### INPUT
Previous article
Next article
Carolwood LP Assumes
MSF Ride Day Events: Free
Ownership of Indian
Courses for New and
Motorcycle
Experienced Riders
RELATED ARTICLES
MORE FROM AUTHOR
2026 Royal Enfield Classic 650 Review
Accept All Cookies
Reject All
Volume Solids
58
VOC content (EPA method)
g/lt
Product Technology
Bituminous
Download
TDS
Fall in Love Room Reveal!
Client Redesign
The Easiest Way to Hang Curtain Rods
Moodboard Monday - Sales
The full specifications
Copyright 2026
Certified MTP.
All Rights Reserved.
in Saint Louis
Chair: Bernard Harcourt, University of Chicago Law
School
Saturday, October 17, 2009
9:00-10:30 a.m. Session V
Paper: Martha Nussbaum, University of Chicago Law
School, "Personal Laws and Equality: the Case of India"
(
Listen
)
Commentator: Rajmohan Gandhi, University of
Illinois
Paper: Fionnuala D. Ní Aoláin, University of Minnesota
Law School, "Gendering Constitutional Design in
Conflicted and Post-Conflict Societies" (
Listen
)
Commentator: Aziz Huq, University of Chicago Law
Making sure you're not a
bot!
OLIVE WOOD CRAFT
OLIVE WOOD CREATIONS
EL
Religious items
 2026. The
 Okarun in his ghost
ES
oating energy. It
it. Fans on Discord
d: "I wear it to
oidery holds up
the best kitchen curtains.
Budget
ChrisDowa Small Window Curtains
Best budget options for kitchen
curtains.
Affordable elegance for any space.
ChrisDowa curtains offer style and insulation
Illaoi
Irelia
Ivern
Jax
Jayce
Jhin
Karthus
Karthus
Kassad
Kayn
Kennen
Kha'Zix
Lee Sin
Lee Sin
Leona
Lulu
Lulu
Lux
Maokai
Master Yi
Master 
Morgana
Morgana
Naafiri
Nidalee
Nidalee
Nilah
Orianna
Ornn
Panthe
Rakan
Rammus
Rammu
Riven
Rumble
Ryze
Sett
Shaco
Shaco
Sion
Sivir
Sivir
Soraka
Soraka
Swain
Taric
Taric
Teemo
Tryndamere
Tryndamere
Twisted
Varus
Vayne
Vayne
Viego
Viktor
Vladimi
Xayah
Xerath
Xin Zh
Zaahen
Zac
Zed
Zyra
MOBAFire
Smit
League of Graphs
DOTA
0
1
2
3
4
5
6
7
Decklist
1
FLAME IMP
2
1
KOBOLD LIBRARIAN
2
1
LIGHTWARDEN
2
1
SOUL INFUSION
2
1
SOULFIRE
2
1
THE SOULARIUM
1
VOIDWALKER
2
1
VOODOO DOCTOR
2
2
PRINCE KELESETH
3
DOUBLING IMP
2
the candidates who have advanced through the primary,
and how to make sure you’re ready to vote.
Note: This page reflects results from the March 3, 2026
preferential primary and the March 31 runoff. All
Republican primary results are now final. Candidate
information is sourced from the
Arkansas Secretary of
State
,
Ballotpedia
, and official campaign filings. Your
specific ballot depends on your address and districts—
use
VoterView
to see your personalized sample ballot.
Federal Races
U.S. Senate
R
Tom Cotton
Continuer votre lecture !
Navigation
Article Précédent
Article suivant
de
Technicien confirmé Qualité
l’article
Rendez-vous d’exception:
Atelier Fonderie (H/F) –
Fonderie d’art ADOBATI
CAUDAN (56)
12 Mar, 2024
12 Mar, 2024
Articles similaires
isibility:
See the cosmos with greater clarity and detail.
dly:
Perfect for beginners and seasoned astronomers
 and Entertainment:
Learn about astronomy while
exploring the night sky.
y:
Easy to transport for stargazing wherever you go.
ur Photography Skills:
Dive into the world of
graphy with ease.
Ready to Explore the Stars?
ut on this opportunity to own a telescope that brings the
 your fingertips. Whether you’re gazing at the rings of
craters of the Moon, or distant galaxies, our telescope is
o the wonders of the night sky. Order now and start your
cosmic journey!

### PROBLEM TO WORK ON
Copy the text of every item above line for line, keeping each word, number, and break unchanged.

### RESULT OF THE TASK
Previous article
Next article
Carolwood LP Assumes
MSF Ride Day Events: Free
Ownership of Indian
Courses for New and
Motorcycle
Experienced Riders
RELATED ARTICLES
MORE FROM AUTHOR
2026 Royal Enfield Classic 650 Review
Accept All Cookies
Reject All
Volume Solids
58
VOC content (EPA method)
g/lt
Product Technology
Bituminous
Download
TDS
Fall in Love Room Reveal!
Client Redesign
The Easiest Way to Hang Curtain Rods
Moodboard Monday - Sales
The full specifications
Copyright 2026
Certified MTP.
All Rights Reserved.
in Saint Louis
Chair: Bernard Harcourt, University of Chicago Law
School
Saturday, October 17, 2009
9:00-10:30 a.m. Session V
Paper: Martha Nussbaum, University of Chicago Law
School, "Personal Laws and Equality: the Case of India"
(
Listen
)
Commentator: Rajmohan Gandhi, University of
Illinois
Paper: Fionnuala D. Ní Aoláin, University of Minnesota
Law School, "Gendering Constitutional Design in
Conflicted and Post-Conflict Societies" (
Listen
)
Commentator: Aziz Huq, University of Chicago Law
Making sure you're not a
bot!
OLIVE WOOD CRAFT
OLIVE WOOD CREATIONS
EL
Religious items
 2026. The
 Okarun in his ghost
ES
oating energy. It
it. Fans on Discord
d: "I wear it to
oidery holds up
the best kitchen curtains.
Budget
ChrisDowa Small Window Curtains
Best budget options for kitchen
curtains.
Affordable elegance for any space.
ChrisDowa curtains offer style and insulation
Illaoi
Irelia
Ivern
Jax
Jayce
Jhin
Karthus
Karthus
Kassad
Kayn
Kennen
Kha'Zix
Lee Sin
Lee Sin
Leona
Lulu
Lulu
Lux
Maokai
Master Yi
Master 
Morgana
Morgana
Naafiri
Nidalee
Nidalee
Nilah
Orianna
Ornn
Panthe
Rakan
Rammus
Rammu
Riven
Rumble
Ryze
Sett
Shaco
Shaco
Sion
Sivir
Sivir
Soraka
Soraka
Swain
Taric
Taric
Teemo
Tryndamere
Tryndamere
Twisted
Varus
Vayne
Vayne
Viego
Viktor
Vladimi
Xayah
Xerath
Xin Zh
Zaahen
Zac
Zed
Zyra
MOBAFire
Smit
League of Graphs
DOTA
0
1
2
3
4
5
6
7
Decklist
1
FLAME IMP
2
1
KOBOLD LIBRARIAN
2
1
LIGHTWARDEN
2
1
SOUL INFUSION
2
1
SOULFIRE
2
1
THE SOULARIUM
1
VOIDWALKER
2
1
VOODOO DOCTOR
2
2
PRINCE KELESETH
3
DOUBLING IMP
2
the candidates who have advanced through the primary,
and how to make sure you’re ready to vote.
Note: This page reflects results from the March 3, 2026
preferential primary and the March 31 runoff. All
Republican primary results are now final. Candidate
information is sourced from the
Arkansas Secretary of
State
,
Ballotpedia
, and official campaign filings. Your
specific ballot depends on your address and districts—
use
VoterView
to see your personalized sample ballot.
Federal Races
U.S. Senate
R
Tom Cotton
Continuer votre lecture !
Navigation
Article Précédent
Article suivant
de
Technicien confirmé Qualité
l’article
Rendez-vous d’exception:
Atelier Fonderie (H/F) –
Fonderie d’art ADOBATI
CAUDAN (56)
12 Mar, 2024
12 Mar, 2024
Articles similaires
isibility:
See the cosmos with greater clarity and detail.
dly:
Perfect for beginners and seasoned astronomers
 and Entertainment:
Learn about astronomy while
exploring the night sky.
y:
Easy to transport for stargazing wherever you go.
ur Photography Skills:
Dive into the world of
graphy with ease.
Ready to Explore the Stars?
ut on this opportunity to own a telescope that brings the
 your fingertips. Whether you’re gazing at the rings of
craters of the Moon, or distant galaxies, our telescope is
o the wonders of the night sky. Order now and start your
cosmic journey!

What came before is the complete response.